(Saved entries)
--- START ---

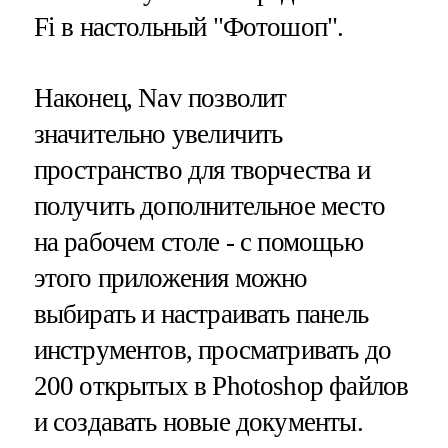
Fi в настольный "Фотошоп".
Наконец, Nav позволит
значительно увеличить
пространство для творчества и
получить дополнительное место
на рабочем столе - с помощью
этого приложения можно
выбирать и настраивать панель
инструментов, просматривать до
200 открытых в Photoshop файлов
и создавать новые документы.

--- END ---
--- START ---

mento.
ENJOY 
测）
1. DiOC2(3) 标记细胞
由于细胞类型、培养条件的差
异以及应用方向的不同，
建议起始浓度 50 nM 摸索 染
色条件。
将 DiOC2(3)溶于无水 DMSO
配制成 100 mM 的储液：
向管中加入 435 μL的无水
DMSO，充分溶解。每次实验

--- END ---

Exercise:
Reproduce, word for word, the lines of the records above that begin at the line containing "Fi в настольный" and end after the line containing "200 открытых в Photoshop файлов".

Task solution:
Fi в настольный "Фотошоп".
Наконец, Nav позволит
значительно увеличить
пространство для творчества и
получить дополнительное место
на рабочем столе - с помощью
этого приложения можно
выбирать и настраивать панель
инструментов, просматривать до
200 открытых в Photoshop файлов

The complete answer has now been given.